» Exercise details
In your copy, drop the images and return each record exactly as it stands.

» Source material
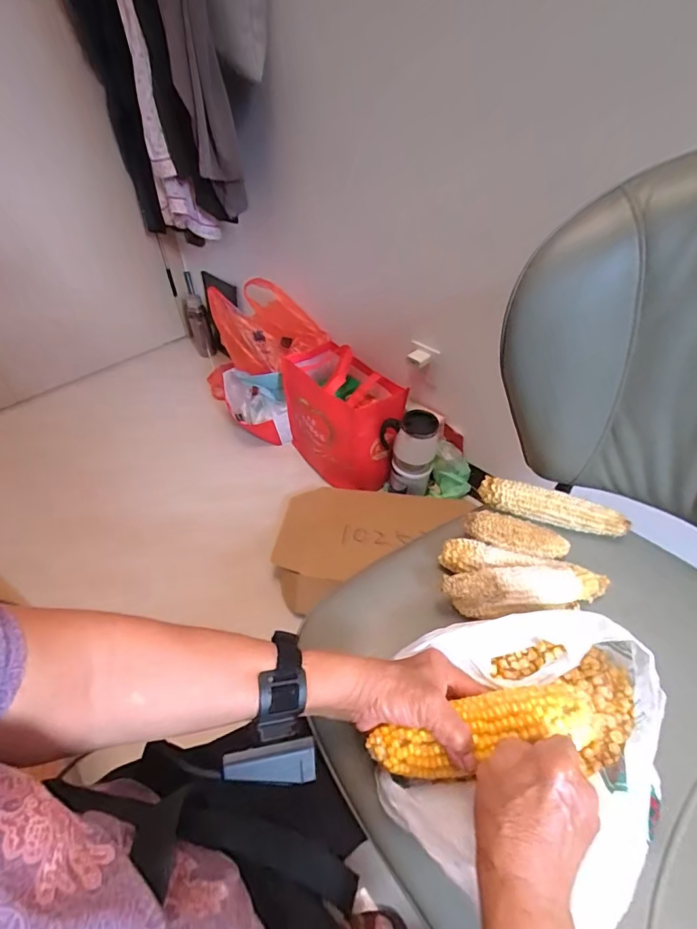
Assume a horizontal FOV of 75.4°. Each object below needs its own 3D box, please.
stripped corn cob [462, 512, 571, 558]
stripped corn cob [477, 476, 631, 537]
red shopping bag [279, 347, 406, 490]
[{"bbox_3d":[0.184,0.077,0.496,0.107,0.028,0.030,16,47,19],"label":"stripped corn cob"},{"bbox_3d":[0.253,0.053,0.558,0.176,0.043,0.035,8,45,11],"label":"stripped corn cob"},{"bbox_3d":[-0.014,-0.111,1.196,0.212,0.274,0.323,-24,47,-20],"label":"red shopping bag"}]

» Exercise answer
Assume a horizontal FOV of 75.4°. Each object below needs its own 3D box, please.
stripped corn cob [462, 512, 571, 558]
stripped corn cob [477, 476, 631, 537]
red shopping bag [279, 347, 406, 490]
[{"bbox_3d":[0.184,0.077,0.496,0.107,0.028,0.030,16,47,19],"label":"stripped corn cob"},{"bbox_3d":[0.253,0.053,0.558,0.176,0.043,0.035,8,45,11],"label":"stripped corn cob"},{"bbox_3d":[-0.014,-0.111,1.196,0.212,0.274,0.323,-24,47,-20],"label":"red shopping bag"}]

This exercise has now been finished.